In this instance, and against all male instincts, reading the 'destructions' and following them makes sense.  :2thumbsup:

----------


## Bedford

> In this instance, and against all male instincts, reading the 'destructions' and following them makes sense.

  Heaven forbid! :Wink:

----------


## GeoffW1

> I never experienced any pump problems, mind you, never had a Fisher and Paykel washing machine.

   :Hahaha:  :Hahaha:  :Hahaha:

----------


## asc68

Thanks all for the informative replies. I will take the safe route a P trap for the Washing machine waste. Can I just hook my waste hose into an open standing pipe? Should I worry about water spilling out of the standing pipe?
I have attached a pic of my hose and the propose piping plan. Any further advise is much appreciated :2thumbsup:

----------


## wonderplumb

That looks ok, it should simply sit into the pipe without making a mess or falling out.
It hasn't flicked its self off the side of the sink yet has it?

----------


## Jacksin

If there is no trap under the trough why put one in for the machine dishcharge?

----------


## looseless

:2thumbsup: I assume that there is a trap under the trough.  If this is the case, you can just put in a standard trough by-pass pipe (most new troughs come with this) and insert the washing machine discharge hose into the pipe.  You don't need a second trap if there is a trap within 600mm of the the trough.  The trap is only there to prevent the smell of the sewer coming back up through an open pipe. 
If there is no bypass pipe, you can fit the pipe as you have drawn it minus the extra trap. :Biggrin:  
The cricket is starting to look better.  C'mon Aussies, we need the runs.  (Oops, I've got to go to the toilet............) :Doh:

----------


## asc68

Pardon my ignorance but what is a trough?

----------


## Bedford

> Pardon my ignorance but what is a trough?

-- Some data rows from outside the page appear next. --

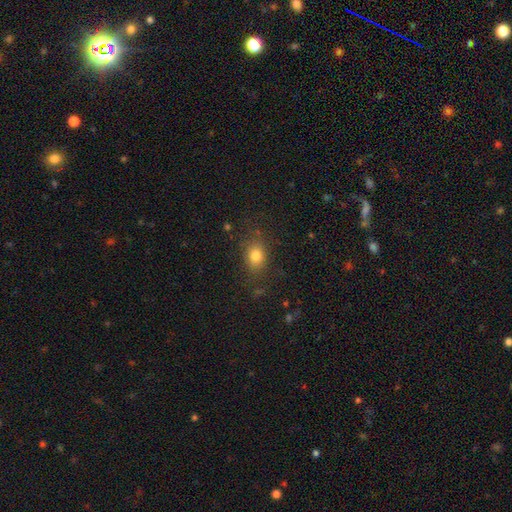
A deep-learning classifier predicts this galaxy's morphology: Smooth or featured?
  - smooth: 79% *
  - star or artifact: 12%
  - featured or disk: 9%
How rounded?
  - in between: 64% *
  - round: 35%
  - cigar-shaped: 2%
Merging?
  - none: 79% *
  - minor disturbance: 14%
  - major disturbance: 5%
  - merger: 2%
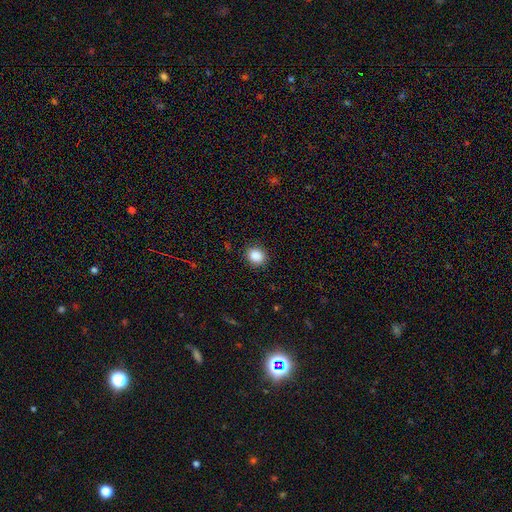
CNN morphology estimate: Smooth or featured? Predicted: smooth (p=0.88). How rounded? Predicted: round (p=0.67). Merging? Predicted: none (p=0.89).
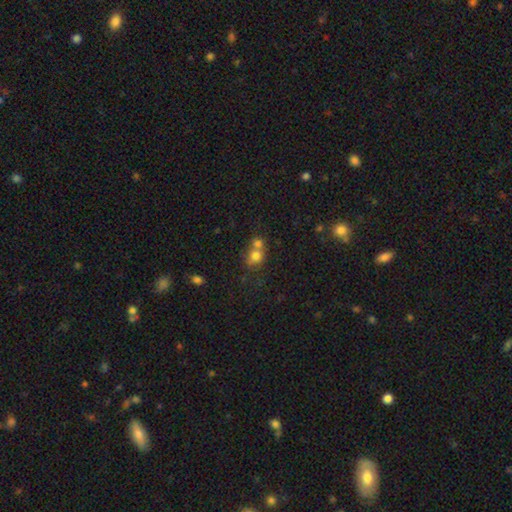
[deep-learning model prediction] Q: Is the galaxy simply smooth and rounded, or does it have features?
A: smooth — 75%.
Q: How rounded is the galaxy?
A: round — 72%.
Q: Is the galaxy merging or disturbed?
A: merger — 58%.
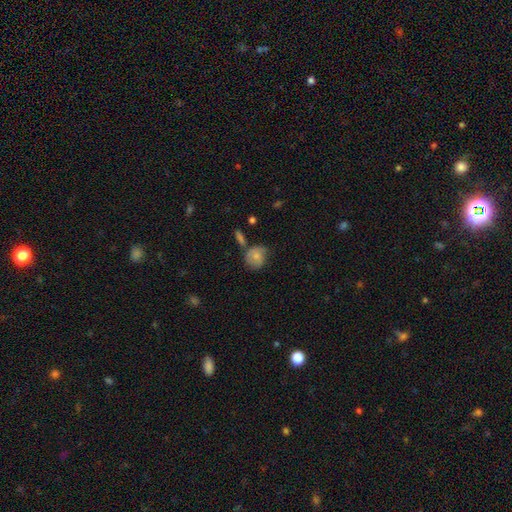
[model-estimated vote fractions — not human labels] A smooth galaxy with no disk features (68%) that is round (69%). Merging: none (48%).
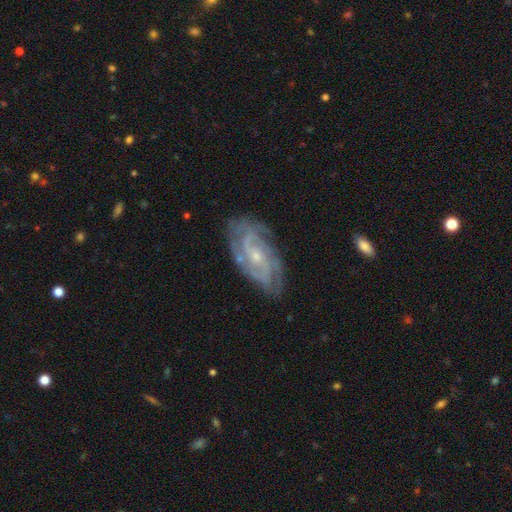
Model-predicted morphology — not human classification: Smooth or featured?
  - featured or disk: 88% *
  - smooth: 6%
  - star or artifact: 6%
Edge-on disk?
  - no: 96% *
  - yes: 4%
Bar?
  - no: 57% *
  - weak: 35%
  - strong: 8%
Spiral arms?
  - yes: 97% *
  - no: 3%
Spiral winding?
  - tight: 54% *
  - medium: 38%
  - loose: 7%
Spiral arm count?
  - 2: 33% *
  - 3: 25%
  - can't tell: 19%
  - 4: 12%
  - more than 4: 6%
  - 1: 6%
Bulge size?
  - small: 66% *
  - moderate: 29%
  - none: 2%
  - large: 1%
  - dominant: 1%
Merging?
  - none: 78% *
  - minor disturbance: 17%
  - major disturbance: 4%
  - merger: 1%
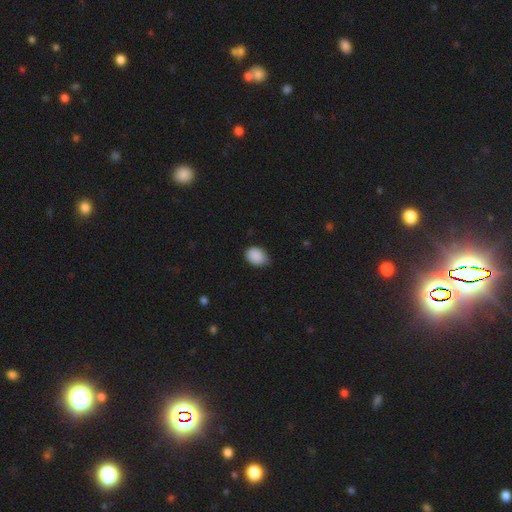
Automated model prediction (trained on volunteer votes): Q: Smooth or featured?
A: smooth (89%); runner-up: star or artifact (8%)
Q: How rounded?
A: in between (71%); runner-up: round (28%)
Q: Merging?
A: none (70%); runner-up: minor disturbance (25%)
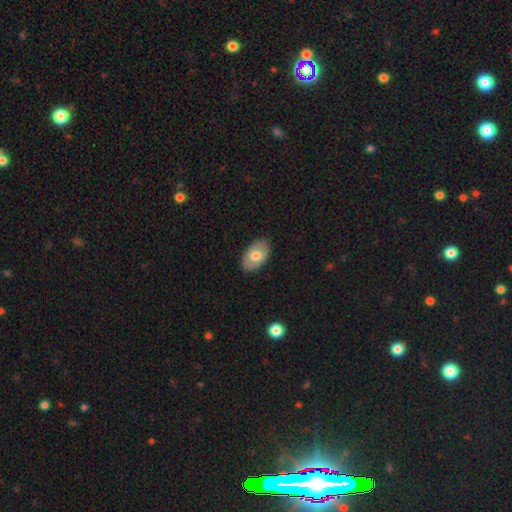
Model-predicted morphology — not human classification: smooth 65%, featured or disk 29%, star or artifact 6%. Down the decision tree: how rounded — in between (91%); merging — none (86%).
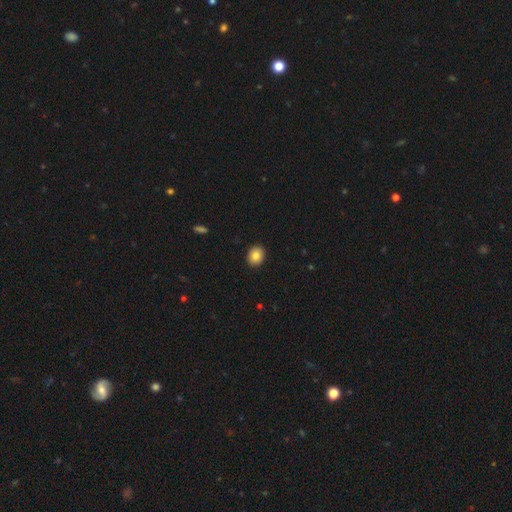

  The stainless steel sink in post # 9. :Smilie:

----------


## wonderplumb

Laundry tub = trough in the old speak.

----------


## asc68

Ah i see trough = laundry tub.  :Redface: . 
There will be a trap under the rub. From Iooseless' response, I presume now I'd just need a 40mm diameter standing pipe and directly feed into the tub's P-trap? via a T-connection? The Washing Machine is just next to the tub.  
Is there a minimum length of standing pipe I should have before feeding into the p-trap under the trough? Should I be concern about the volume of water overflowing into the tub or standing pipe if too short? 
Thanks!

----------


## Bloss

> Laundry tub = trough in the old speak.

   :What he said:  - used to be concrete 'twin (or double) troughs' cast in steel molds with galvanised iron rims - coincidentally much sought after by farmers to use as troughs (for horses!).  :Smilie:  Like this one: http://i171.photobucket.com/albums/u...s/100_1759.jpg 
Often with a wringer sitting on the centre divider.

----------


## up_the_gully

Mate had a dishwasher connected like the first picture shows.  No clamp, just drilled into the side of the pipe before the P-trap then siliconed in.  Done by Miele plumber when purchased.  It spat the dummy under pressure and came out (suprise suprise).  Caused a fair bit of water damage. 
You can buy P-traps with a small intake for such things and put them in, our house has one of these for the dishwasher under the sink.  Still, it only have a finger clamp around the hose, i'd much prefer a hose clamp with grub screw. 
The weakest link in the system will always go first  :Smilie:

----------


## looseless

:brava: Forsooth, I must be getting old.......fancy calling it a trough.  Sorry about that.  
At least Australia pulled off an unlikely victory in the cricket.  I nearly feel sorry for that Pakistani wicketkeeper........my grandma could catch better than him.  I do feel sorry for their fast bowler........AS IF........  :Doh:  (Sorry about that,  couldn't resist.

----------